Je vous livre aujourd’hui un petit jeu de mots réalisé à partir de la lettre P. J’avais déjà fait cet exercice mental, linguistique et littéraire en espagnol et je dois dire que j’en étais plus fière. Comme quoi les langues ne sont pas pareilles et ne peuvent pas recevoir le même traitement. En espagnol ce petit paragraphe avait donné quelque chose de chantant, de mignon et ce côté poétique je ne le retrouve plus en français.
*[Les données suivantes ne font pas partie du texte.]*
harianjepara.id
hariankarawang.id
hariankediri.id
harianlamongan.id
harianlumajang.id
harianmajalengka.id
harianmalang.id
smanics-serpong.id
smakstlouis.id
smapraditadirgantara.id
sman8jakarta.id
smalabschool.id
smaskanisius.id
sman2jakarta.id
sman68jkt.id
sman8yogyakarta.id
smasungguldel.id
Hélas.

Par ce paragraphe je fais passer un message, je veux dire que je ne me suis pas restreint à coller des mots qui commencent par P, bien au contraire je suis allée creuser dans mon cerveau pour trouver des mots en P qui m’aident à exprimer ce que je voulais dire.

Pourquoi j’ai choisi le P ? Et bien je n’ai pas de raison, juste comme ça, après dix secondes de réflexion j’ai cru que c’était la lettre avec laquelle je pourrais jouer le plus… Peut-être que je devrais faire cet exercice tous les jours avec une lettre différente !

Et en cadeau une photo de marionnettes, prise à Prague… qui commence par P !

A vous de lire maintenant :

Parce que pour pouvoir penser, passons précisément par période pittoresque ; Peindre par propres pas, paysages poétiques, précieuses paroles par petits pinceaux.

Peignons personnes parfaitement poétiques, pensons parenthèses pleinement participatives. Participantes puisque planète pâlit, pour palier principaux problèmes périphériques

Pentagramme, polka, peuples prêts pour passer pathétisme, pour provoquer passages privilégiant ponts prévisibles. Prestige puits polyglottes, perpétuant pérennité personnes pensives, parlantes, plaisirs privilégies.

Prisons pénibles, presser privations personnelles pour pouvoir partir, places puissantes.